Hands are another animal altogether. Nothing is quite as miserable as cold hands. Rather, counter-intuitively, think about going a size up on gloves, as long as dexterity isn’t a big issue. The air between your hands and the glove’s interior will heat up and act as insulation in the same way a down jacket works. Of course, the golden rule here is, never take your hands out of the glove! If you spoil the air gap by taking a selfie, your hands will never warm up again, since there is so little blood flow to your extremities on very cold days. In fact, make sure to put your gloves indoors where it’s warm. How your jacket interacts with your gloves is important too. Mate a Pactimo Vertex WX-D Jacket to a set of Vertex WX-D gloves and your air gap is protected from your fingertips to your core, allowing your torso’s radiant heat to reach down into your gloves. If you do this and still find your hands are cold, or you’re riding south of 15 degrees F., it’s time for lobster gloves.
How your extremities handle cold temperatures can be vastly different from rider to rider, so don’t be afraid to mismatch. On a day when it’s 32 degrees, you may be most comfortable with your core dressed like it’s 40 degrees, while your feet and hands are like it’s 20 degrees—and that’s okay. If it works for you, go with it.
Pactimo Vertex RT WX-D Bib Tights, $205.Other options: Castelli Sorpasso 2 Wind Bib tight, $200; Giordana A+V Windfront Bib tight, $298; Voler Artico X Thermal Bib tight, $149.
Pactimo Alpine Thermal RT Bibs, $150.Other options: Alé PRR The End Winter Bibs, $140; Giordana G-Shield, $175
Bontrager JFW Winter Shoe, $200. Also: Northwave Extreme RR 2 GTX, $330; SIDI Zero Gore, $325.
Pactimo Vertex WX-D Shoe Cover, $50.Other options: Castelli Ros Shoe Cover, $90; Sportful Roubaix Bootie, $50.
Pactimo Winter Sock, $25.Other options: Castelli Primaloft 13, $25; Sportful Merino Wool 16, $20.
Pactimo Vertex WX-D Glove, $65.Other options: Castelli Estremo, $90; Giordana AV 300 Winter Glove, $65.
IN THE WET & DRY
Knowing how much moisture you’ll see on the road is critical to staying comfortable. In some ways, it’s easier to dress for below-freezing temperatures, because you know it will be dry. It’s when the snow turns to rain and the ice to spraying slush that moisture protection is critical. Pactimo’s Vertex line is well qualified for this type of cold and wet weather. While the jacket is not considered truly waterproof, the seams are taped, the zipper is waterproof and the fabric has three layers, including a waterproof membrane backing.
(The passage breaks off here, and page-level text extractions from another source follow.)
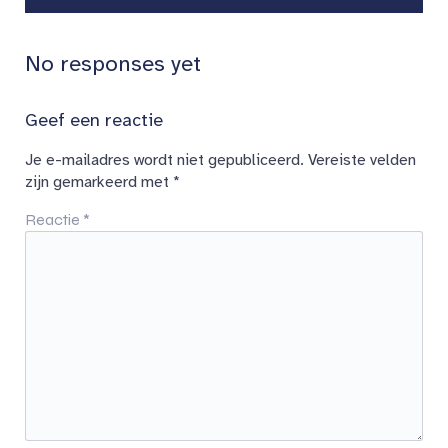
No responses yet
Geef een reactie
Je e-mailadres wordt niet gepubliceerd.
Vereiste velden
zijn gemarkeerd met
*
Reactie
*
It will keep you dry for many, many miles. The Vertex WX-D glove is actually waterproof, with an un-perforated, watertight liner between the fleece and the glove’s exterior.
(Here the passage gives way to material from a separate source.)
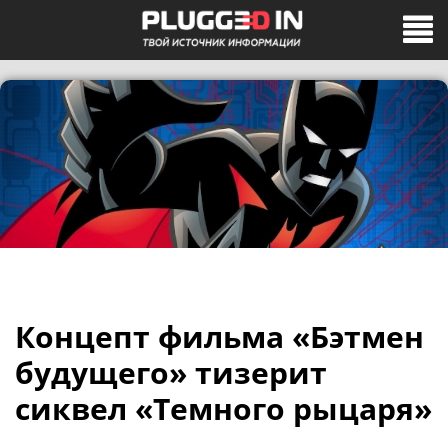
Концепт фильма «Бэтмен
будущего» тизерит
сиквел «Темного рыцаря»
Knowing how to choose the right warmers in these situations is key as well. If snow and ice is getting wet, that means it’s warming up, which can lead to a decision to use leg and arm warmers instead of full-on tights and jackets. You’ll need to know if your warmers have any water barrier. Pactimo’s Alpine warmers have great thermal properties, along with good breathability, but they lack water resistance. Pactimo’s Storm warmers feature DWR (durable water repellent) and great wind resistance, but they lack the Alpine’s gear’s breathability.
Options to Consider:
Pactimo Alpine RT Warmers: Leg $60, Knee $50, Arm $45.Other options: Castelli Thermoflex Leg, $50, Knee $40, Arm $50.
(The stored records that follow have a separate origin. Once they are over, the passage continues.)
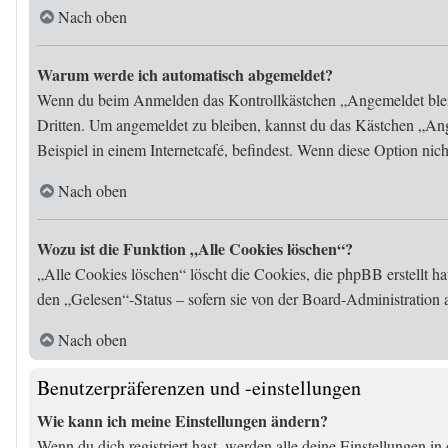
Nach oben
Warum werde ich automatisch abgemeldet?
Wenn du beim Anmelden das Kontrollkästchen „Angemeldet bleibe
Dritten. Um angemeldet zu bleiben, kannst du das Kästchen „An
Beispiel in einem Internetcafé, befindest. Wenn diese Option nic
Nach oben
Wozu ist die Funktion „Alle Cookies löschen“?
„Alle Cookies löschen“ löscht die Cookies, die phpBB erstellt h
den „Gelesen“-Status – sofern sie von der Board-Administration
Nach oben
Benutzerpräferenzen und -einstellungen
Wie kann ich meine Einstellungen ändern?
Wenn du dich registriert hast, werden alle deine Einstellungen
Pactimo Storm + Warmers: Leg $60, Knee $40, Arm $35.Other options: Alé Klimatik Warmers: Leg $75, Knee $65, Arm $55.
GET OUT THERE
Bike riding has plenty of challenges, but with today’s new apparel, staying warm on cold days doesn’t have to be one of them. That new apparel also means staying warm doesn’t need to be complicated or require layer after layer of clothing. Know the conditions, know your body and know your apparel. That’s all it takes to get out the front door for a ride when the polar vortex drops below the 50th parallel.